Page-level text extractions:

=== Begin Enclosure ===

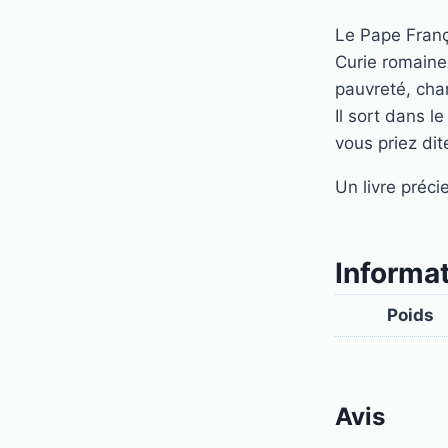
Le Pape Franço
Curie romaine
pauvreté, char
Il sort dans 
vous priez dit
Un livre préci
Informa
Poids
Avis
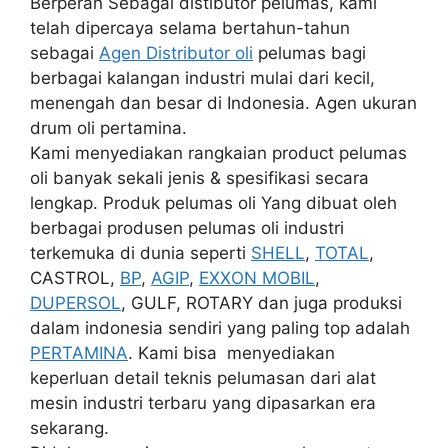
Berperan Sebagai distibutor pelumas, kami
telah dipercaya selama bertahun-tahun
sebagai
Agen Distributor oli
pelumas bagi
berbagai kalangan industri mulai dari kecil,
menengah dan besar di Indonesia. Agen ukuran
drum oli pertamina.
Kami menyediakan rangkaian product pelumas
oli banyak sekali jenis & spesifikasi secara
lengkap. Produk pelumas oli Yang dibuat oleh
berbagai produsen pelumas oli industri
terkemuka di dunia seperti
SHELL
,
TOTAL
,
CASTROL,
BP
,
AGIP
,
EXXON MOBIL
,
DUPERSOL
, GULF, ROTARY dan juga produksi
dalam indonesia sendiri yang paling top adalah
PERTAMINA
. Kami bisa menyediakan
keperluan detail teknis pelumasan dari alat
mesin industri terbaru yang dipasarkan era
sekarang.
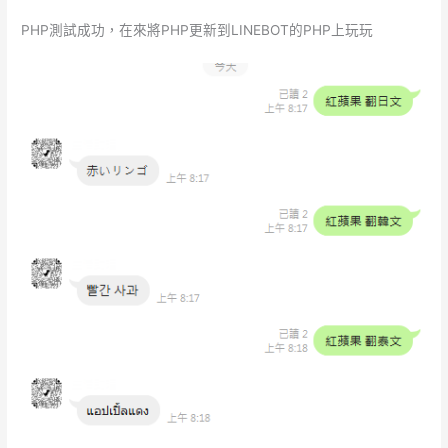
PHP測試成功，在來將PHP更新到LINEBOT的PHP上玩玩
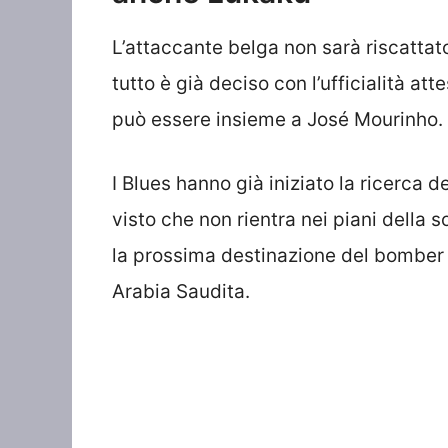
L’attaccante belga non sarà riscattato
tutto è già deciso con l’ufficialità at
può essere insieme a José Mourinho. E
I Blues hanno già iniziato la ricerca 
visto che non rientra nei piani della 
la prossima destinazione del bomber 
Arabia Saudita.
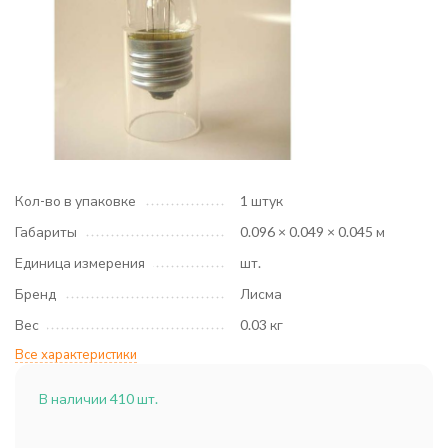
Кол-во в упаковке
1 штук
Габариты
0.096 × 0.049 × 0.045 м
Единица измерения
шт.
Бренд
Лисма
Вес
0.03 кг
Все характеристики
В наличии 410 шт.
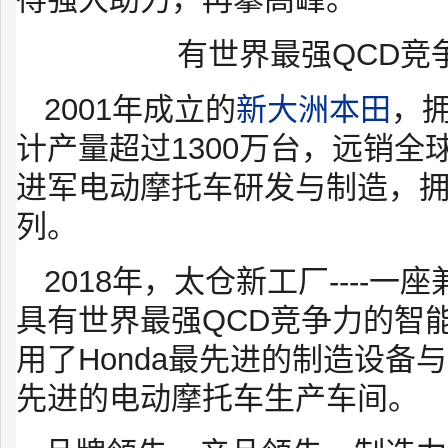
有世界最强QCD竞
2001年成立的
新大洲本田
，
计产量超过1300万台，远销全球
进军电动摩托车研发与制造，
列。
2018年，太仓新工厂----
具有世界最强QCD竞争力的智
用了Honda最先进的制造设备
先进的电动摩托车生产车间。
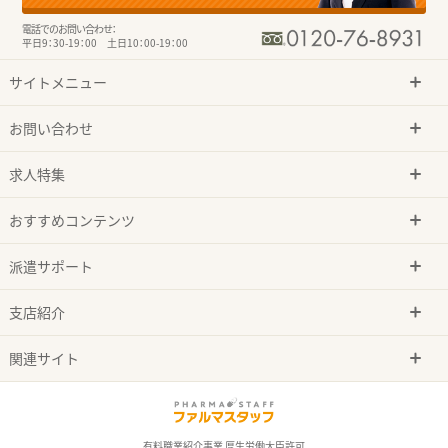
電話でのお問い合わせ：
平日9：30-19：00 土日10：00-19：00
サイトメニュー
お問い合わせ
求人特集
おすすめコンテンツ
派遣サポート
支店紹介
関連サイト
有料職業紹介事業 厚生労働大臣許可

=== End Enclosure ===

Problem: Arrange every text line from the rows above as one numbered list, skipping blank lines and omitting the pictures.

The answer:
1. Le Pape Franço
2. Curie romaine
3. pauvreté, char
4. Il sort dans 
5. vous priez dit
6. Un livre préci
7. Informa
8. Poids
9. Avis
10. Berperan Sebagai distibutor pelumas, kami
11. telah dipercaya selama bertahun-tahun
12. sebagai
13. Agen Distributor oli
14. pelumas bagi
15. berbagai kalangan industri mulai dari kecil,
16. menengah dan besar di Indonesia. Agen ukuran
17. drum oli pertamina.
18. Kami menyediakan rangkaian product pelumas
19. oli banyak sekali jenis & spesifikasi secara
20. lengkap. Produk pelumas oli Yang dibuat oleh
21. berbagai produsen pelumas oli industri
22. terkemuka di dunia seperti
23. SHELL
24. ,
25. TOTAL
26. ,
27. CASTROL,
28. BP
29. ,
30. AGIP
31. ,
32. EXXON MOBIL
33. ,
34. DUPERSOL
35. , GULF, ROTARY dan juga produksi
36. dalam indonesia sendiri yang paling top adalah
37. PERTAMINA
38. . Kami bisa menyediakan
39. keperluan detail teknis pelumasan dari alat
40. mesin industri terbaru yang dipasarkan era
41. sekarang.
42. PHP測試成功，在來將PHP更新到LINEBOT的PHP上玩玩
43. L’attaccante belga non sarà riscattato
44. tutto è già deciso con l’ufficialità at
45. può essere insieme a José Mourinho. E
46. I Blues hanno già iniziato la ricerca 
47. visto che non rientra nei piani della 
48. la prossima destinazione del bomber 
49. Arabia Saudita.
50. Кол-во в упаковке
51. 1 штук
52. Габариты
53. 0.096 × 0.049 × 0.045 м
54. Единица измерения
55. шт.
56. Бренд
57. Лисма
58. Вес
59. 0.03 кг
60. Все характеристики
61. В наличии 410 шт.
62. 有世界最强QCD竞
63. 2001年成立的
64. 新大洲本田
65. ，
66. 计产量超过1300万台，远销全球
67. 进军电动摩托车研发与制造，
68. 列。
69. 2018年，太仓新工厂----
70. 具有世界最强QCD竞争力的智
71. 用了Honda最先进的制造设备
72. 先进的电动摩托车生产车间。
73. 電話でのお問い合わせ：
74. 平日9：30-19：00 土日10：00-19：00
75. サイトメニュー
76. お問い合わせ
77. 求人特集
78. おすすめコンテンツ
79. 派遣サポート
80. 支店紹介
81. 関連サイト
82. 有料職業紹介事業 厚生労働大臣許可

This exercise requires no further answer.